> **ACCIÓN REQUERIDA**
Según el texto sobre el abad, ¿quién es el primer beneficiario de que la comunidad practique los preceptos de Benito?

> **PASAJE FACILITADO**

Las lecturas de la Eucaristía que celebramos son una clara ilustración de lo que debe ser y hacer el abad. Pero también, como en un espejo, hace patente y fortalece cuanto la Regla enseña, que el abad es un monje, que enseña más con hecho que con palabras, y que la comunidad, como una personalidad corporativa, al practicar los preceptos de Benito se pone al servicio de sus hermanos, para trasmitirles la verdad y alentarlos en su propio camino de fidelidad al Evangelio. Y el primer beneficiario es el mismo abad, que recibe el testimonio ejemplar de sus hermanos, y enseñando y orientando, se enmienda y mejora él mismo. Para la fraternidad monástica el abad no es solo un responsable, un guía, una cabeza que representa. Tiene, y produce impresión expresarlo, la misión de ser como Cristo, y la liturgia que celebramos se dirige con humildad suplicante a Dios para que el elegido pueda hacer sus veces, acercando a cada una de las almas que le han sido confiadas la suave amistad del Señor.

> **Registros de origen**
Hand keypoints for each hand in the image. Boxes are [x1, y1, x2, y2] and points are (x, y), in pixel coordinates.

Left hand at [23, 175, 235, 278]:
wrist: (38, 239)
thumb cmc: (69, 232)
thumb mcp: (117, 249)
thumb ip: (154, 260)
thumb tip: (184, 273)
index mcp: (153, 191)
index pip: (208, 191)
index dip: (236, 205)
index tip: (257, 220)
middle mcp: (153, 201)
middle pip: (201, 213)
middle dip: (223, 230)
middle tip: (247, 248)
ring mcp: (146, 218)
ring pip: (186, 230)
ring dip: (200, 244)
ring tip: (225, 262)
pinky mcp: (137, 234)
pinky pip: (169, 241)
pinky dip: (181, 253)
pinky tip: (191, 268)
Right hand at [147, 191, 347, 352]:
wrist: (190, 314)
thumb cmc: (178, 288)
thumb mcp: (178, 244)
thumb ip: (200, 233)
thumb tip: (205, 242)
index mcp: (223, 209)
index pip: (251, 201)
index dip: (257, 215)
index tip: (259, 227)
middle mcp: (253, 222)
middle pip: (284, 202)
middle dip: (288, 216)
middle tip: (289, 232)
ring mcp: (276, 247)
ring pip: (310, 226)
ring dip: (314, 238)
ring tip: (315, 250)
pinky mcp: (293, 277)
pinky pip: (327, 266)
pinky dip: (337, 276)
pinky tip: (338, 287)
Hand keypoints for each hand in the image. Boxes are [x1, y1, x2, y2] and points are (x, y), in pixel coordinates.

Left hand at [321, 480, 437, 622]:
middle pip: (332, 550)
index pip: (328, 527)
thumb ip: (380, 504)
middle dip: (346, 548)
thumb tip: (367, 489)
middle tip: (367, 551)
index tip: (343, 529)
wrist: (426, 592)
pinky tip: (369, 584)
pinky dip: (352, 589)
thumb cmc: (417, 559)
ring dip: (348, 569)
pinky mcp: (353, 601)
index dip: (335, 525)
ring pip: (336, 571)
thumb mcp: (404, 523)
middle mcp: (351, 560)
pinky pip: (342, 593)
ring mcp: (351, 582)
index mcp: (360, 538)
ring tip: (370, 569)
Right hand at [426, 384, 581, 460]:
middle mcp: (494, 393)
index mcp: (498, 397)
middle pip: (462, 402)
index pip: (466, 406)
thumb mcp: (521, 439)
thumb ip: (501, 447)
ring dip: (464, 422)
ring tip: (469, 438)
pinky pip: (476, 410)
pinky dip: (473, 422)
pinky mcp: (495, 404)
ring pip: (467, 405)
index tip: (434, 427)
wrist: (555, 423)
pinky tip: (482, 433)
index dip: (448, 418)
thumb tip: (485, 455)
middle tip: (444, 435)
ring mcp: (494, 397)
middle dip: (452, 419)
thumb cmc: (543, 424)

> **RESPUESTA CORRESPONDIENTE**
El primer beneficiario es el mismo abad.